These threads never go well.
TBH, so much is being made of the law changing that in fact the most fundamental point is being missed, and that is that it is important to have the conversation with your family as to your wishes in the event of your untimely death.
your next of kin still have the final say on both counts, and next of kin can and do override peoples’ wishes. However there is strong evidence that if the next of kin are aware of your wishes before your death they are more likely to agree to donation of your organs.
Opt out is really a sticking plaster, and there is evidence that it has very little effect on the rate of organ donations, in fact there is evidence that organ donations drop as a result. In countries such as Spain where there is a higher rate of organ donations, that has been attributed to the increased awareness and communication with families by the transplant coordination staff at the time the decision needs to be made. Spain actually went into opt-out in the 1970’s, it’s only very recently that their transplant rates have increased.

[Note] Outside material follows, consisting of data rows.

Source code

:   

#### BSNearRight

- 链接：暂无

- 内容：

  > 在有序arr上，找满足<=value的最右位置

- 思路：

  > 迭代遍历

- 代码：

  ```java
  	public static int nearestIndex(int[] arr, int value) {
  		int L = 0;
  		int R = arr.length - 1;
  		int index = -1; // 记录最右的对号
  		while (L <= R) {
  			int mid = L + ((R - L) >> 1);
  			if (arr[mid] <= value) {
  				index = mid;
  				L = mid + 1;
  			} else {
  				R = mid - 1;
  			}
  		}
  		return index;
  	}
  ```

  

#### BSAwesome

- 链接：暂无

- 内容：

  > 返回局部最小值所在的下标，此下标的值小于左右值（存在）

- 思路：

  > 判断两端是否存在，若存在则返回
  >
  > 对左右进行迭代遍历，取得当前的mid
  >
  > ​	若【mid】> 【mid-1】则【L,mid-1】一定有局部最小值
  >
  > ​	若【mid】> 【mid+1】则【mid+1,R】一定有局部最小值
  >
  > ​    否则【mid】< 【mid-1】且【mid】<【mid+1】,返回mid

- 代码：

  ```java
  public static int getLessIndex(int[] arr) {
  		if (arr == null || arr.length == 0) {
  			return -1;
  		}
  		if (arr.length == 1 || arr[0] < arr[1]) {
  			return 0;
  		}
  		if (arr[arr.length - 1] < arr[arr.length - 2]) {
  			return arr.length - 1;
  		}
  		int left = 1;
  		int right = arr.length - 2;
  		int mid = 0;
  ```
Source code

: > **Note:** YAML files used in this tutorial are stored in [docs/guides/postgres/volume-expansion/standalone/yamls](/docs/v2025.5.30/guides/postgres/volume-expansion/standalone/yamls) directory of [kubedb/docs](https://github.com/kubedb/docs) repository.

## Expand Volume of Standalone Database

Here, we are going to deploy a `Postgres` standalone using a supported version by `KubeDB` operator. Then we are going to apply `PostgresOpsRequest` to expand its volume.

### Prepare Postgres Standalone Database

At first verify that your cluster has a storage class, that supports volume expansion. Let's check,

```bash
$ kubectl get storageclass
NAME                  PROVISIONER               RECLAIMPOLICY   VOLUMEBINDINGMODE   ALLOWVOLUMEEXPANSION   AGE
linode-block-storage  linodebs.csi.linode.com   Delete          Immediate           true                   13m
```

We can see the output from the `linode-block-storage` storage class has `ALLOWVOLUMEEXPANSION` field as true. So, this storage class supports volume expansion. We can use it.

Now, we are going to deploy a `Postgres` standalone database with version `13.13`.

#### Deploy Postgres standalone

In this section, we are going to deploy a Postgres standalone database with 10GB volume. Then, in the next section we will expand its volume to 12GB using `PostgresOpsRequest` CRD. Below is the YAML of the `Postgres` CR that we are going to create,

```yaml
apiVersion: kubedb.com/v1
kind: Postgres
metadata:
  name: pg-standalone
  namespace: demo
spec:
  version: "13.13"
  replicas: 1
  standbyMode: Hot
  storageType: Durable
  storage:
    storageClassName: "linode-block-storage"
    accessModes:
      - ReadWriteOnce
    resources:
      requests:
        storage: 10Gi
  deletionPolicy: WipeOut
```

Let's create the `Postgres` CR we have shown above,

I need a heart transplant. In fact I have an appointment at the transplant clinic this week to see whether I am still stable enough not to have to go on to the list yet. But there will come a time when I’m not. I have found the idea of waiting for someone to die so that I can live one day incredibly difficult to come to terms with. If I thought that people were going to have their organs removed against their potential wishes I would think very carefully about whether I wanted to be a part of that. In life we have bodily autonomy, we should be entitled to that in death as well.
Many people will agree that next of kin should have the right to override someone’s wish not to donate, or to simply say yes to donation if they were unaware of that person’s wishes. If you believe that, then you have to also support the opposite in that next of kin shouldn’t be able to override someone’s decision not to donate their organs.
And to pre-empt the posts which will say “if you refuse to donate your organs you shouldn’t be allowed to receive an organ,” fortunately medicine doesn’t work like that. While I think that when you are told you need a transplant there is thought to the person who will have made that decision to donate their organs, in general chat, down the pub, etc it’s not something people think about on a conscious level, because most people don’t think that they will ever have to put that thought into practice. And in truth, they likely won’t. Only 1 in 100 deaths is someone who will be eligible to be an organ donor, and even if they die in such a way that their organs could be donated, many of those organs will be considered to be ineligible for numerous reasons, health complications the person was unaware of/previous lifestyle e.g. if you drink a fair amount there’s a good chance your liver won’t be able to be donated because it won’t be as healthy as it needs to be, and the list goes on.
You are far more likely to need an organ than you are to be in a position to receive one, so the question of whether you would donate your organs is in truth only a hypothetical one for the most part.